Science

Comet-bound probe passes Mars

A European Space Agency probe bound for a distant comet successfully passed within 250 kilometres of Mars over the weekend.

A European Space Agency probe bound for a distant comet successfully passed within 250 kilometres of Mars over the weekend.

The Rosetta space probe used Martian gravity to adjust itscourse and slow its speed en route to Comet Churyumov-Gerasimenko.

The planetary flyby was a concern for the space agency because the probe would lose contact with ground controllers for 15 minutes as it passed behind Mars. The probe also had to rely solely on battery power instead of its solar panels for 25 minutes as it traversed a Martian solar eclipse.

The successful flyby is part of a 7.1-billion kilometre journey to the comet, a billion-euro project that began with the launch of the probe on March 2, 2004.

To correctly navigate a path to the comet, Rosetta will have passed Earth three times and Mars once.

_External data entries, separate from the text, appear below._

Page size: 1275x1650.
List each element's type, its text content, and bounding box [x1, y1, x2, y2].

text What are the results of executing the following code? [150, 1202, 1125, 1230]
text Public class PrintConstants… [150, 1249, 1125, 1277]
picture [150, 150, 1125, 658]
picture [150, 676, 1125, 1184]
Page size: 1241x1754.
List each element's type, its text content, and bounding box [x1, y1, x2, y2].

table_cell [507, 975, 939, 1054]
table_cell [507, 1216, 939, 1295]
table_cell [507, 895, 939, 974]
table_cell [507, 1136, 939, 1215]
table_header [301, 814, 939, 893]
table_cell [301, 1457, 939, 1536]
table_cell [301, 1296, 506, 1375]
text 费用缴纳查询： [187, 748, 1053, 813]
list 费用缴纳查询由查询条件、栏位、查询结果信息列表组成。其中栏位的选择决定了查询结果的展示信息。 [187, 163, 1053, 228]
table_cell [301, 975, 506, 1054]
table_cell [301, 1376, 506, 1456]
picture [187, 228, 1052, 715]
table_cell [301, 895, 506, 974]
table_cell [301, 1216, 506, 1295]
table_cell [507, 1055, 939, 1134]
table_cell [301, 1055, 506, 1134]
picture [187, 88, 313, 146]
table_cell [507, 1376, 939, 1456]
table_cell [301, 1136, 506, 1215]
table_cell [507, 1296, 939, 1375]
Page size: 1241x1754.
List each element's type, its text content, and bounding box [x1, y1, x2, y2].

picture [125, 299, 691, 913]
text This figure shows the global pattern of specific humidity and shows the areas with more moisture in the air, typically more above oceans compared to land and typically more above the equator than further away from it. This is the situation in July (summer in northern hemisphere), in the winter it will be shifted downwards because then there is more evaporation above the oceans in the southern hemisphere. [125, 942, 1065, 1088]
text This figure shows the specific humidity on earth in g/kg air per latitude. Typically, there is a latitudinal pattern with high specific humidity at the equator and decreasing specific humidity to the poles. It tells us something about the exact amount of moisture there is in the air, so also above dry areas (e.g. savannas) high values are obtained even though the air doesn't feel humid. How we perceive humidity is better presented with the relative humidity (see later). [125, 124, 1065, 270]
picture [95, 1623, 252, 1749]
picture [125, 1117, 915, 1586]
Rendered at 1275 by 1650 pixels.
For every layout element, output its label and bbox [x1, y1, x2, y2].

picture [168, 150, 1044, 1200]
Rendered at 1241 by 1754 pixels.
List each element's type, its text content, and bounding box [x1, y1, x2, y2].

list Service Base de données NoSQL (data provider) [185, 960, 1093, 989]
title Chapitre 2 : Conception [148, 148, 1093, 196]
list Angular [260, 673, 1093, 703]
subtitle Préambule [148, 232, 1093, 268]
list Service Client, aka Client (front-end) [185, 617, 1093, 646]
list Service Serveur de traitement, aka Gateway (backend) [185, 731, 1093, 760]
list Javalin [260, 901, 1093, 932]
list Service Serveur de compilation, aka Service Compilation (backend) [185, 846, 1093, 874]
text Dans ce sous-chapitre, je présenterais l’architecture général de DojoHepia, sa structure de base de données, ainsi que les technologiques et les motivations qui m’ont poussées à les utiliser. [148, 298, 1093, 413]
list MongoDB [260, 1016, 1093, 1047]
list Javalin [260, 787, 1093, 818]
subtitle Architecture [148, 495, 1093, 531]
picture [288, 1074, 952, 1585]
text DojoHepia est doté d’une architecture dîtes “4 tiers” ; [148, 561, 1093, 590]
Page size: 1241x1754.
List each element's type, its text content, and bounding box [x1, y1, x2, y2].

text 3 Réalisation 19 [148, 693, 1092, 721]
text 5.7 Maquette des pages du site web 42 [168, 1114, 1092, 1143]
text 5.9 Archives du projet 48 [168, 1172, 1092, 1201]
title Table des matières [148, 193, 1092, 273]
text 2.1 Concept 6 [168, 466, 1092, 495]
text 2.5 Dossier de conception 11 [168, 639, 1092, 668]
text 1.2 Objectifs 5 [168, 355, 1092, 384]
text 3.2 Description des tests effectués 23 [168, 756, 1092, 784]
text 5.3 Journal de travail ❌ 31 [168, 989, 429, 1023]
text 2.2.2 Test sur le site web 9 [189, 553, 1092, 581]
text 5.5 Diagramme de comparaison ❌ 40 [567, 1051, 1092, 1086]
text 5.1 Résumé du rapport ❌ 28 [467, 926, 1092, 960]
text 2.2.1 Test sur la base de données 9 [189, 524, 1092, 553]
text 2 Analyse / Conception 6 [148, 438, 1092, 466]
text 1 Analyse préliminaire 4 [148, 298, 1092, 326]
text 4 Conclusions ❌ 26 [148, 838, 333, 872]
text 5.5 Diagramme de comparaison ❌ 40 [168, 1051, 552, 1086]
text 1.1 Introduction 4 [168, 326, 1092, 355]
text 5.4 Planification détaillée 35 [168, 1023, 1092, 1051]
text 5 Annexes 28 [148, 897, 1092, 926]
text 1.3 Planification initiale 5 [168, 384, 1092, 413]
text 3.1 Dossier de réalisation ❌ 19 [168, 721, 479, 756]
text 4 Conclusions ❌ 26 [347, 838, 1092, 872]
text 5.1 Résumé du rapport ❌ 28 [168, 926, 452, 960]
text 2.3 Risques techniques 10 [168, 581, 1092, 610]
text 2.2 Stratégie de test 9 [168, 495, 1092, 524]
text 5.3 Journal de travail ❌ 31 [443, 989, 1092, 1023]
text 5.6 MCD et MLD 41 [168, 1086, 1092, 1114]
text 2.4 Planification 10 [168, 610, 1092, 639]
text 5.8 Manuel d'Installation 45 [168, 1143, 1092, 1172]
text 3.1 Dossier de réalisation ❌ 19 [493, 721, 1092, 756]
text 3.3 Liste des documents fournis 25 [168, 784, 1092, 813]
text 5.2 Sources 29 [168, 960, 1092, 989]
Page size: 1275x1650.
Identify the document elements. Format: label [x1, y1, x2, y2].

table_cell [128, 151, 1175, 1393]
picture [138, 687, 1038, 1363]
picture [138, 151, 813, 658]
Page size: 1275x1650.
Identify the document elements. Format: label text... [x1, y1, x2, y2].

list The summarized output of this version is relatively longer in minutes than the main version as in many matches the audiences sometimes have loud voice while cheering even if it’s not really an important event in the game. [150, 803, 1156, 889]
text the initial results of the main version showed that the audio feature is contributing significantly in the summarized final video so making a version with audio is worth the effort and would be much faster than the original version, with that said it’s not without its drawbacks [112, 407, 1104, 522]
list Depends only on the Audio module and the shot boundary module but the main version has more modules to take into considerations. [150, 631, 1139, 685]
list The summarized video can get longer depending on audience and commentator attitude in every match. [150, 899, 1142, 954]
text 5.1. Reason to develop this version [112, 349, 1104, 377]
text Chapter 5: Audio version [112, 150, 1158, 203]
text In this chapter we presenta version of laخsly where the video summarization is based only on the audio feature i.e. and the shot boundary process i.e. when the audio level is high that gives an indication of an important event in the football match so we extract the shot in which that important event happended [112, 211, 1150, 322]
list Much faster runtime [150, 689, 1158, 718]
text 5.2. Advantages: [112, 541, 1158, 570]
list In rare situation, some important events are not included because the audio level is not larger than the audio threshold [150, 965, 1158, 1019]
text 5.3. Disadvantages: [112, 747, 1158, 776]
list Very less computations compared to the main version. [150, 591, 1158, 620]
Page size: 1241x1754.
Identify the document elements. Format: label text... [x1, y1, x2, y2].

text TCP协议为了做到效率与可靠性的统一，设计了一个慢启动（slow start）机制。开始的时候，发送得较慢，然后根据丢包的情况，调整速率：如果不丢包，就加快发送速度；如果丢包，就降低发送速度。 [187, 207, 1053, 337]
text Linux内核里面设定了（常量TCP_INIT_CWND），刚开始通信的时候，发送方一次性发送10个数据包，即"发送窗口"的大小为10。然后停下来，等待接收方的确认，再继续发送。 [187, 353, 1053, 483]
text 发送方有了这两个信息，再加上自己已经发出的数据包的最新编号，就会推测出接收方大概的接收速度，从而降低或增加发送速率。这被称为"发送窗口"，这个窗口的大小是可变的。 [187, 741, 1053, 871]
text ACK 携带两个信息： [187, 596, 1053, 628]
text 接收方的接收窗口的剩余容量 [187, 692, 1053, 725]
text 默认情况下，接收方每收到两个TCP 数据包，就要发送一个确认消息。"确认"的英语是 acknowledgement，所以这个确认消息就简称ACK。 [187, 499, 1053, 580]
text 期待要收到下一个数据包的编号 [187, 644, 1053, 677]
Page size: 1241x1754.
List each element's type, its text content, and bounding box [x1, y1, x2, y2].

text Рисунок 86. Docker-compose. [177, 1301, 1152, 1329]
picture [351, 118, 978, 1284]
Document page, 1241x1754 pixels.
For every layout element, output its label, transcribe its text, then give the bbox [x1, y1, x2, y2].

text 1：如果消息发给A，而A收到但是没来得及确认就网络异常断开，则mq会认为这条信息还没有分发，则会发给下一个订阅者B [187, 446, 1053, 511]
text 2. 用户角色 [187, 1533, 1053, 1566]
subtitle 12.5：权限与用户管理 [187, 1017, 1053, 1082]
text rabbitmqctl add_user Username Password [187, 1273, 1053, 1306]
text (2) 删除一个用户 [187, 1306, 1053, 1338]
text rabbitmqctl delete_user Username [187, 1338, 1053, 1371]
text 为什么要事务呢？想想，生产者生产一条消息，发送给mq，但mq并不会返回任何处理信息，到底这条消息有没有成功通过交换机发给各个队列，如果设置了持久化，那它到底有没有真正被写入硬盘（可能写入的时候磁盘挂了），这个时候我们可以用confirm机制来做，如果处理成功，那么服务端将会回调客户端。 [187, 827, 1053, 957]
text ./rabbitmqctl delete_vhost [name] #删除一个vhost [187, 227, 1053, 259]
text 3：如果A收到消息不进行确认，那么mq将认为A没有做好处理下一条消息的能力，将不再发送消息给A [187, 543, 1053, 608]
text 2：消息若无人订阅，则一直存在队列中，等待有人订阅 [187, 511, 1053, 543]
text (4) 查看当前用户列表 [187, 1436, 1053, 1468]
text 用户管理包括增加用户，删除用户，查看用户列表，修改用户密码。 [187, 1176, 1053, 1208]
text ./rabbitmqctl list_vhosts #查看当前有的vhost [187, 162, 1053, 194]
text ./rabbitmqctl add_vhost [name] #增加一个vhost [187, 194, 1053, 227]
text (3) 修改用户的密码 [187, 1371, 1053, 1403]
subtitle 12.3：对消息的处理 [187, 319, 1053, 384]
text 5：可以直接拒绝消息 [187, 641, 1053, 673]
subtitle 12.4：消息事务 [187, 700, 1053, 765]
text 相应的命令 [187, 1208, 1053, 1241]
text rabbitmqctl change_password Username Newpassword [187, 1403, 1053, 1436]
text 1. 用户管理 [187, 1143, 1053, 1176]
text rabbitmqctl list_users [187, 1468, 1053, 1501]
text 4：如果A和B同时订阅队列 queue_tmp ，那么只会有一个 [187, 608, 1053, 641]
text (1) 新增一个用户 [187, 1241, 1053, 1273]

It firstpassed by Earth in 2005 and will pass the planet again later this year and in 2009.

The ultimate goal of the probe is to land on Churyumov-Gerasimenko in 2014 to analyze its surface.

Like the planets, comets are thought to have spun out of the sun during the formation of the solar system 4½ billion years ago. But unlike planets, comets have remained largely unchanged in composition, making them a unique time capsule of the process and elements at work during the formation of the planets.

NASA has crashed a probe into the comet Tempel 1 to study the dust and ice released during the collision. The Stardust spacecraft obtained dust samples from the Wild 2 comet by flying close by. But no spacecraft has ever attempted to land on a comet.